# For SIG.. 30,000L aquarium from Isreal



## fury165 (Aug 21, 2010)

wonder if SIG would consider this "big" enough...


----------



## kookie_guy (Oct 15, 2014)

1000L (260gal) of natural sea water weekly. Holy crap.

I've always told my wife, if we ever won $50mil, I'd take half of it and build myself a personal indoor ocean. Dream big right?


----------



## Flexin5 (Nov 12, 2011)

you know your tank is big when you DIVE in to feed your fish lol


----------



## loonie (Mar 29, 2008)

This gentleman lives in Israel and I guess his home is by the side of the sea, so he collects natural sea water. Its amazing tank in a home.


----------



## altcharacter (Jan 10, 2011)

In my best Greg voice

"Wife say I need to sell aquarium or I sleep in it. $200 no clowns. No show get negative feedback."


----------



## duckhams (Oct 13, 2009)

He'd wonder why the guy didn't go deeper. 14,000 gallons would have been better.


----------



## Rookie2013 (Jan 17, 2013)

Wow


Sent from my iPhone using Tapatalk


----------



## Rookie2013 (Jan 17, 2013)

I would like to see a video of this tank with LEDs the corals would look stunning with all tht growth...


Sent from my iPhone using Tapatalk


----------

PROBLEM STATEMENT: In the aquarium thread, how much natural sea water goes into the tank each week?

LISTED ENTRIES:

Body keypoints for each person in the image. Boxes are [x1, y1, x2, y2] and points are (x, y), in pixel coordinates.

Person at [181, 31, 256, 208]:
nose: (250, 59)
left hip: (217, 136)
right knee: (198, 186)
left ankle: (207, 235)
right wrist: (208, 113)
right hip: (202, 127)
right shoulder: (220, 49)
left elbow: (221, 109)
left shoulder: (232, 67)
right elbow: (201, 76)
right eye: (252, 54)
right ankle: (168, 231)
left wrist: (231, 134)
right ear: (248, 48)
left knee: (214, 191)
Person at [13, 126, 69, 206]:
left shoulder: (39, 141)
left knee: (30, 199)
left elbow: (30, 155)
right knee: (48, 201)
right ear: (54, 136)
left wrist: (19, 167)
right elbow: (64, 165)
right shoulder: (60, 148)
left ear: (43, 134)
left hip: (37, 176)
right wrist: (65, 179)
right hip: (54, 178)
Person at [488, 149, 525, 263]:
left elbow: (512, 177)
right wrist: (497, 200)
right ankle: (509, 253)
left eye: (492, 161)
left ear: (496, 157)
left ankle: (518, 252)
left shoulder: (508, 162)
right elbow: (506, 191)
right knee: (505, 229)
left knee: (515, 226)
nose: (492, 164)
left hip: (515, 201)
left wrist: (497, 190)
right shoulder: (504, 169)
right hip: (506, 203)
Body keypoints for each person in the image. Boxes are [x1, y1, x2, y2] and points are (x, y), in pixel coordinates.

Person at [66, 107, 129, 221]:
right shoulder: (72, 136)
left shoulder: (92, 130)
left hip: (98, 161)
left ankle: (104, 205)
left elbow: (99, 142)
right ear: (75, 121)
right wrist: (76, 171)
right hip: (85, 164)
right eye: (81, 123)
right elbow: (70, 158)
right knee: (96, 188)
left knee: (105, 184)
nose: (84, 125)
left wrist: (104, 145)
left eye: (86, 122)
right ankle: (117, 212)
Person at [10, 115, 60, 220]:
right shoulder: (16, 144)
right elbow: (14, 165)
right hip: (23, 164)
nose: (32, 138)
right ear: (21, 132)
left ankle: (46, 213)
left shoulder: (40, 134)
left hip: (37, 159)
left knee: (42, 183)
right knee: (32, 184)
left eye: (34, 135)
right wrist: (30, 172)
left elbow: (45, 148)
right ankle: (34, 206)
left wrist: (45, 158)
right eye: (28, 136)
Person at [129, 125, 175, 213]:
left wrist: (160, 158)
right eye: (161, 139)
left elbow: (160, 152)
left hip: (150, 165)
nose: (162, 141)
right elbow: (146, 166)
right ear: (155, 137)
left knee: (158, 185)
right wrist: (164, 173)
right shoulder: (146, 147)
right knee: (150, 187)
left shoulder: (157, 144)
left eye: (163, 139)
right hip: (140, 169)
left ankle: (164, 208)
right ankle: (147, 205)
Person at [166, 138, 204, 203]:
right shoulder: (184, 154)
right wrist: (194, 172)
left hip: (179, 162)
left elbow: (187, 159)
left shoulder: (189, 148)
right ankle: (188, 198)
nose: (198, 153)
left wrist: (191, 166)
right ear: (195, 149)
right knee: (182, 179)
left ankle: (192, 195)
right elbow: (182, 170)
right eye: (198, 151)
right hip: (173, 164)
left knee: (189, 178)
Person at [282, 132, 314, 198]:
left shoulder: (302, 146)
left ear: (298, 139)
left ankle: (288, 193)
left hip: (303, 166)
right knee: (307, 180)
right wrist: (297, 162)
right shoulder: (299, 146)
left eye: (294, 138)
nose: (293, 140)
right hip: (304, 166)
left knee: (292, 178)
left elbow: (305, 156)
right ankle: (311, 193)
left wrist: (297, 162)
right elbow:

RESPONSE FOR THIS EXERCISE: 1000L (260 gallons).